Subunit beta of interleukin 12 (also known as IL-12B, natural killer cell stimulatory factor 2, cytotoxic lymphocyte maturation factor p40, or interleukin-12 subunit p40) is a protein subunit that in humans is encoded by the IL12B gene. IL-12B is a common subunit of interleukin 12 and interleukin 23.

== Function ==

This gene encodes a subunit of interleukin 12, a cytokine that acts on T and natural killer cells, and has a broad array of biological activities. Interleukin 12 is a disulfide-linked heterodimer composed of the 40 kDa cytokine receptor like subunit encoded by this gene, and a 35 kDa subunit encoded by IL12A. This cytokine is expressed by activated macrophages that serve as an essential inducer of Th1 cells development. This cytokine has been found to be important for sustaining a sufficient number of memory/effector Th1 cells to mediate long-term protection to an intracellular pathogen. Overexpression of this gene was observed in the central nervous system of patients with multiple sclerosis (MS), suggesting a role of this cytokine in the pathogenesis of the disease. The promoter polymorphism of this gene has been reported to be associated with the severity of atopic and non-atopic asthma in children.

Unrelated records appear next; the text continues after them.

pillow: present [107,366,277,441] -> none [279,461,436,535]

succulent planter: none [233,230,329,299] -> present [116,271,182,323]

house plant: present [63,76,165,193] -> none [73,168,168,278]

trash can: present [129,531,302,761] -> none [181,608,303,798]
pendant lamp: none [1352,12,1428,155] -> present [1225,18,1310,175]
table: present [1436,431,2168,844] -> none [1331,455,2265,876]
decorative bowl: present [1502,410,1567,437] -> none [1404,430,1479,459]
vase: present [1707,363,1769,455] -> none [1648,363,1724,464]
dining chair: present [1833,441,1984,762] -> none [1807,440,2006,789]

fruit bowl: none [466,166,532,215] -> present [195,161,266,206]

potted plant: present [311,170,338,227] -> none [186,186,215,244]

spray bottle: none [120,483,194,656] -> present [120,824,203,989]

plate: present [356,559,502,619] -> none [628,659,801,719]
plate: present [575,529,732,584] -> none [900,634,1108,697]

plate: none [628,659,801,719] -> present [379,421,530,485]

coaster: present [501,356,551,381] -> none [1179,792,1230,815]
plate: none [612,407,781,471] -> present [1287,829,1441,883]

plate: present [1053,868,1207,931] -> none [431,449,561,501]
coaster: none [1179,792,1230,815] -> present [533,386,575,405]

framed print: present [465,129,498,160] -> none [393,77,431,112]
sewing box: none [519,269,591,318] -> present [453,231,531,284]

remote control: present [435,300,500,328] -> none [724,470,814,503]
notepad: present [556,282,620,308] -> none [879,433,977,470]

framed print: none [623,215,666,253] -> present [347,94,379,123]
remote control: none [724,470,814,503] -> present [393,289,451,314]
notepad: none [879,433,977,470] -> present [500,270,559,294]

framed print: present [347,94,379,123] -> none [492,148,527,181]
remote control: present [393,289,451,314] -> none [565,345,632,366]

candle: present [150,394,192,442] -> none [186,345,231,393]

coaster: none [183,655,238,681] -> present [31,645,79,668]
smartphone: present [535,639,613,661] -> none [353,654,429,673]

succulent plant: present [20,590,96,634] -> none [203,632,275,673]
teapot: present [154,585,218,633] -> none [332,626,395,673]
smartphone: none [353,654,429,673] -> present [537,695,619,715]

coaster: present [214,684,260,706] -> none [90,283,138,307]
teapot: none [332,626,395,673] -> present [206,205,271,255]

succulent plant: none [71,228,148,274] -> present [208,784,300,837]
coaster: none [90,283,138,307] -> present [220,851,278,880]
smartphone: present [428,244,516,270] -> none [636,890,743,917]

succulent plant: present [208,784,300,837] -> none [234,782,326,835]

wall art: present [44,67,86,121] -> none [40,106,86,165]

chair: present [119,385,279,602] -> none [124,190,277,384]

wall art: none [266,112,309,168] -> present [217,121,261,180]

=== Role in receptor sharing with other interleukins ===

Interleukin-12 p40 also serves as a subunit of interleukin 23. Interleukin-12 p40 is characterized as binding to interleukin 12's beta 1 subunit, which is also a component of the interleukin 23 receptor, and binds to the beta 1 subunit while in complex with the interleukin 23 receptor as interleukin 23.